■ Selected excerpt
........

# Amp enclosure



## Punkrocka436 (Jul 8, 2003)

So since i have Triple A and im grounded for the next two weeks, i was going to take my spare tire and jack out and make an amp rack in my spare tire well. Just to get everything cleaned up and out of the way, and that i have more trunk space. What do you guys think of this idea? My plans are as follows:

1. Deaden the entire trunk...The mat will be a good surface to mount a rack to
2. Fabricate a rack out of plywood and dowels
- Rack will have one amp on the bottom "floor", and then 4 legs will hold up a second rack
3. Bolt the sub enclosure down to the back of the trunk

All wiring will be hidden under the carpet


Btw, how many ft^3 of space is in the spare tire well? I may just glass a sub enclosure later on down the line


----------



## sr20dem0n (Mar 19, 2003)

Sounds good, just get some comp fans to get some circulation down there.

Not sure how big the well is, I think it's around 1.5cf


----------



## Punkrocka436 (Jul 8, 2003)

I already have two fans, but im planning to buy two more of those crossflow fans


----------



## sr20dem0n (Mar 19, 2003)

awesome, sounds like you're set then

I wish I could get rid of my spare and do the same, but I just don't want to risk it


----------



## Punkrocka436 (Jul 8, 2003)

heh, As it sits right now, my spare tire is hidden under the amps and sub, and my jack has hords of wiring in front of it, so it would be a pain in the ass to change my tire anyway. AAA + will bring me a new tire and install it right there, or tow me i think up to like 150 miles


----------



## Jasper (Apr 2, 2004)

be careful using the spare tire well. my friend had a prob with the weatherstripping in his trunk, and it started to leak. and since the spare tire well is the lowest point in the trunk, well, you can guess where all the water goes. i wanted to use my spare tire well for a sub box, just for the stealth aspect of it, but thats the only thing thats holding me back (that, and i wanna get nuew DVC subs that dont need to be mounted IN boxes, and mount then facing INTO the car...right behind the back seats...so you have no choice but to feel every thump and bump of every song )


----------



## sr20dem0n (Mar 19, 2003)

Jasper said:


> and i wanna get nuew DVC subs that dont need to be mounted IN boxes, and mount then facing INTO the car...right behind the back seats...so you have no choice but to feel every thump and bump of every song


IB (infinite baffle) subs have been out for a long time, you need to do a LOT of work to run them though. The baffle you mount them to needs to be very strong, like 3/4" mdf strong, there can be no holes in the baffle that join the front and rear airspaces, and...well yeah that's about it, it takes a lot of work. Mechanical power handling drops like a rock, sensitivity goes up, F3 goes down, and the overall sound quality is very very good, but they can't get that loud.

........

■ Information shown
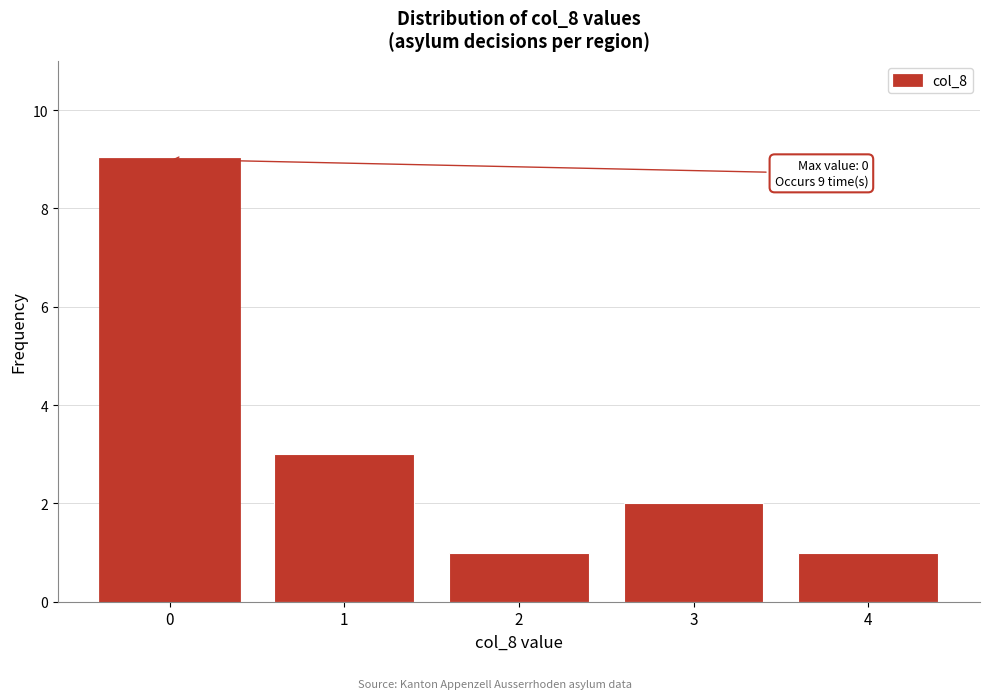

Reading left to right, list all the values displayed in this chart.

9	3	1	2	1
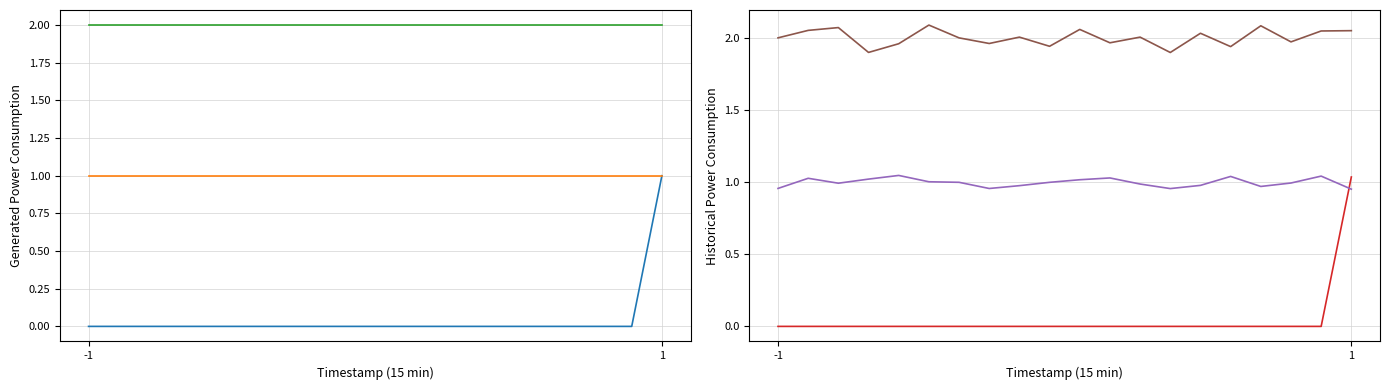

True or false: value and valid_mainchain cross at least once.

False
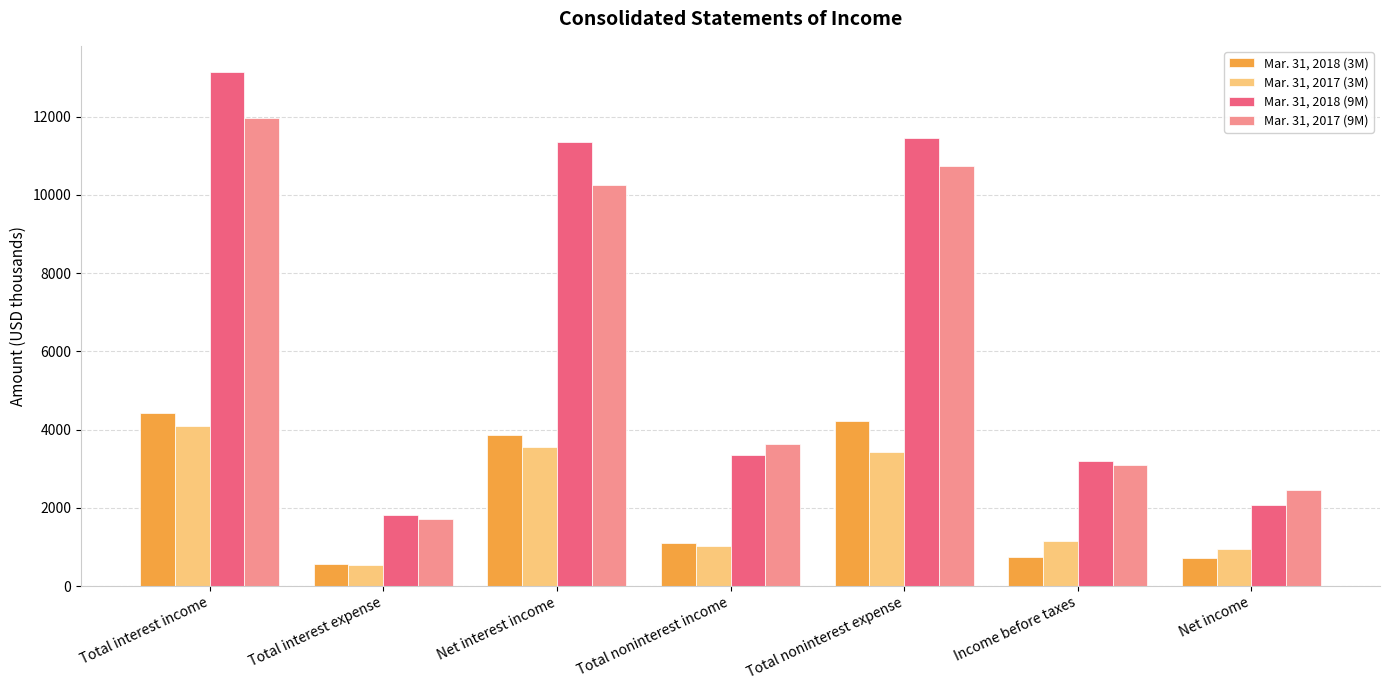

What is the label of the 5th bar from the left?

Total noninterest expense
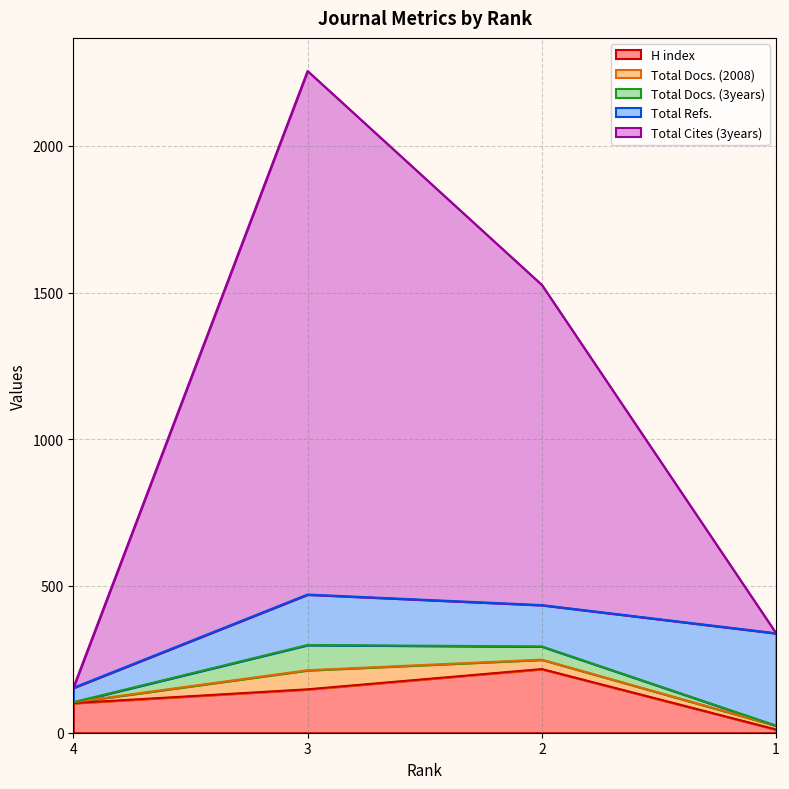

At which label does Total Docs. (2008) reach its peak?

3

........

■ Activity list
(1) In the amp enclosure thread, how large does sr20dem0n think the spare tire well is?
(2) Write out everything in the amp enclosure thread from "All wiring will" down to "circulation down there.".

■ Exercise answers
(1) Around 1.5 cubic feet.

(2)
All wiring will be hidden under the carpet


Btw, how many ft^3 of space is in the spare tire well? I may just glass a sub enclosure later on down the line


----------



## sr20dem0n (Mar 19, 2003)

Sounds good, just get some comp fans to get some circulation down there.